Dataset items
********************

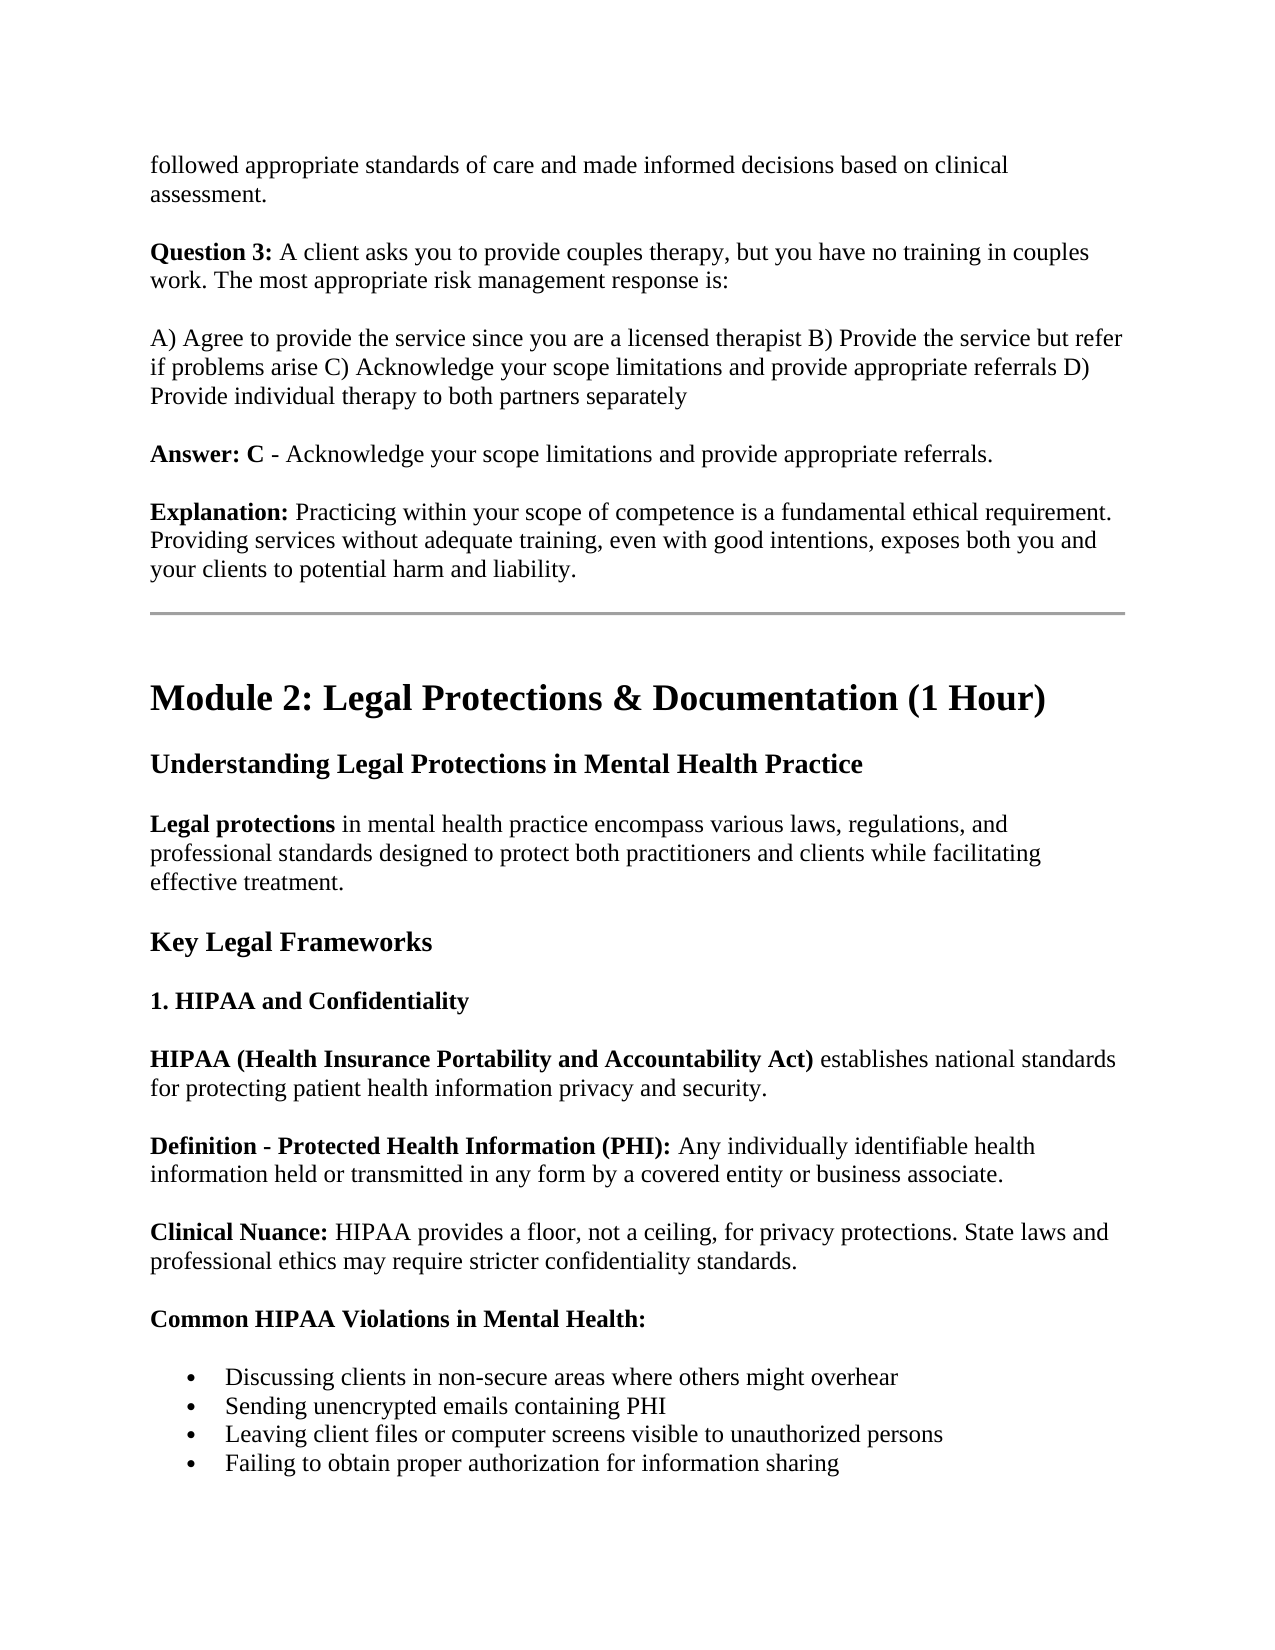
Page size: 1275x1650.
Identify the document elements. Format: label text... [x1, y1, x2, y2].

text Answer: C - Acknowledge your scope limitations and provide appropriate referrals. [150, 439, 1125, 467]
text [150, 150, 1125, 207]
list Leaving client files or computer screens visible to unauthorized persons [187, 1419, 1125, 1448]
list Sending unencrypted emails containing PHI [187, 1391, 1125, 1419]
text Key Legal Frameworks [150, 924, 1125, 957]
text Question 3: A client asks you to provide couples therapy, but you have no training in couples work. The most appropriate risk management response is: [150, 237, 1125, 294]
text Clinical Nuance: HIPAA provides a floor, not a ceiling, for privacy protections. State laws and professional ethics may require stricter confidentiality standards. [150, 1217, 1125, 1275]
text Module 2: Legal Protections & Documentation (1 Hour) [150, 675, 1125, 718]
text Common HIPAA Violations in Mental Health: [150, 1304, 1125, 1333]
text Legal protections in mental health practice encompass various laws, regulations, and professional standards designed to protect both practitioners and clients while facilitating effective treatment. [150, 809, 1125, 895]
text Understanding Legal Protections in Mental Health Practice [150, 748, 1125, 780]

********************

## Your assignment
Return every record exactly. Pictures stay out.

## Output of the task
Page size: 1275x1650.
Identify the document elements. Format: label text... [x1, y1, x2, y2].

text Answer: C - Acknowledge your scope limitations and provide appropriate referrals. [150, 439, 1125, 467]
text [150, 150, 1125, 207]
list Leaving client files or computer screens visible to unauthorized persons [187, 1419, 1125, 1448]
list Sending unencrypted emails containing PHI [187, 1391, 1125, 1419]
text Key Legal Frameworks [150, 924, 1125, 957]
text Question 3: A client asks you to provide couples therapy, but you have no training in couples work. The most appropriate risk management response is: [150, 237, 1125, 294]
text Clinical Nuance: HIPAA provides a floor, not a ceiling, for privacy protections. State laws and professional ethics may require stricter confidentiality standards. [150, 1217, 1125, 1275]
text Module 2: Legal Protections & Documentation (1 Hour) [150, 675, 1125, 718]
text Common HIPAA Violations in Mental Health: [150, 1304, 1125, 1333]
text Legal protections in mental health practice encompass various laws, regulations, and professional standards designed to protect both practitioners and clients while facilitating effective treatment. [150, 809, 1125, 895]
text Understanding Legal Protections in Mental Health Practice [150, 748, 1125, 780]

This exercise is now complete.